Provided text:
- Opening Delimiter -

Linear algebra (Osnabrück 2024-2025)/Part II/Exercise sheet 47

Exercises

Let ${\displaystyle {}r,s\in \mathbb {R} \setminus \{0\}}$ be two real numbers ${\displaystyle {}\neq 0}$. Show that these are equivalent to each other with respect to the equivalence relation given by the subgroup ${\displaystyle {}(\mathbb {Q} ^{\times },1,\cdot )\subseteq (\mathbb {R} ^{\times },1,\cdot )}$ if and only if there exist a real number ${\displaystyle {}t\neq 0}$ and integer numbers ${\displaystyle {}a,b\in \mathbb {Z} }$ satisfying ${\displaystyle {}r=bt}$ and ${\displaystyle {}s=at}$.

We consider ${\displaystyle {}\mathbb {R} }$ as a ${\displaystyle {}\mathbb {Q} }$-vector space. Verify that in ${\displaystyle {}\mathbb {R} /\mathbb {Q} }$, the equality ${\displaystyle {}[r]=[s]}$ for two real numbers ${\displaystyle {}r,s}$ holds if and only if the difference ${\displaystyle {}r-s}$ is a rational number.

For real numbers ${\displaystyle {}r,s}$, we set ${\displaystyle {}r\sim s}$ if there exist rational numbers ${\displaystyle {}u,v\in \mathbb {Q} }$ with ${\displaystyle {}u\neq 0}$ such that

${\displaystyle {}r=us+v\,.}$

a) Show that this is an equivalence relation on ${\displaystyle {}\mathbb {R} }$.

b) Determine the equivalence class of ${\displaystyle {}{\frac {3}{7}}}$.

c) Give an example of two real numbers that are not commensurable but are equivalent with respect to ${\displaystyle {}\sim }$.

Show that in the residue class group ${\displaystyle {}\mathbb {Q} /\mathbb {Z} }$, for every ${\displaystyle {}n\in \mathbb {N} _{+}}$, there exists an element of order ${\displaystyle {}n}$.

Show that there does not exist a subgroup ${\displaystyle {}F\subseteq (\mathbb {Q} ,0,+)}$ such that the composed mapping

${\displaystyle F\longrightarrow \mathbb {Q} /\mathbb {Z} }$

is an isomorphism.

Determine the residue class group of ${\displaystyle {}\{1,-1\}\subset \mathbb {R} ^{\times }}$.

Find inside the permutation group ${\displaystyle {}S_{3}}$ a normal subgroup ${\displaystyle {}N\neq 0,S_{3}}$, and determine the corresponding residue class group.

Let ${\displaystyle {}G}$ be a group, and ${\displaystyle {}g\in G}$ be an element, together with the (according to Lemma 44.12 ) corresponding group homomorphism

${\displaystyle \varphi \colon \mathbb {Z} \longrightarrow G,n\longmapsto g^{n}.}$

Describe the canonical factorization of ${\displaystyle {}\varphi }$ in the sense of Theorem 47.11 .

- Closing Delimiter -

Request:
From the exercise sheet above, extract everything from "b) Determine the" down to "is an isomorphism." without any changes.

Recorded data
- Opening Delimiter -

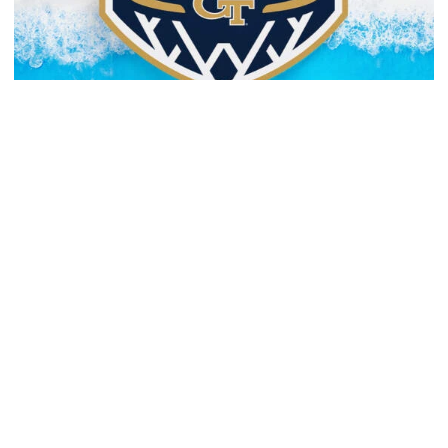
Men's Basketball
Yellow Jackets to Play Exhibition Games in
Nassau
Men’s basketball set for The Bahamas foreign tour in
August
Yellow Jackets to Play Exhibition Games in Nassau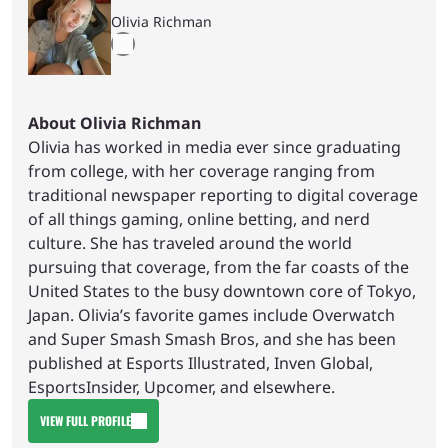
Olivia Richman
About Olivia Richman
Olivia has worked in media ever since graduating
from college, with her coverage ranging from
traditional newspaper reporting to digital coverage
of all things gaming, online betting, and nerd
culture. She has traveled around the world
pursuing that coverage, from the far coasts of the
United States to the busy downtown core of Tokyo,
Japan. Olivia’s favorite games include Overwatch
and Super Smash Smash Bros, and she has been
published at Esports Illustrated, Inven Global,
EsportsInsider, Upcomer, and elsewhere.
VIEW FULL PROFILE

- Closing Delimiter -

Your solution:
b) Determine the equivalence class of ${\displaystyle {}{\frac {3}{7}}}$.

c) Give an example of two real numbers that are not commensurable but are equivalent with respect to ${\displaystyle {}\sim }$.

Show that in the residue class group ${\displaystyle {}\mathbb {Q} /\mathbb {Z} }$, for every ${\displaystyle {}n\in \mathbb {N} _{+}}$, there exists an element of order ${\displaystyle {}n}$.

Show that there does not exist a subgroup ${\displaystyle {}F\subseteq (\mathbb {Q} ,0,+)}$ such that the composed mapping

${\displaystyle F\longrightarrow \mathbb {Q} /\mathbb {Z} }$

is an isomorphism.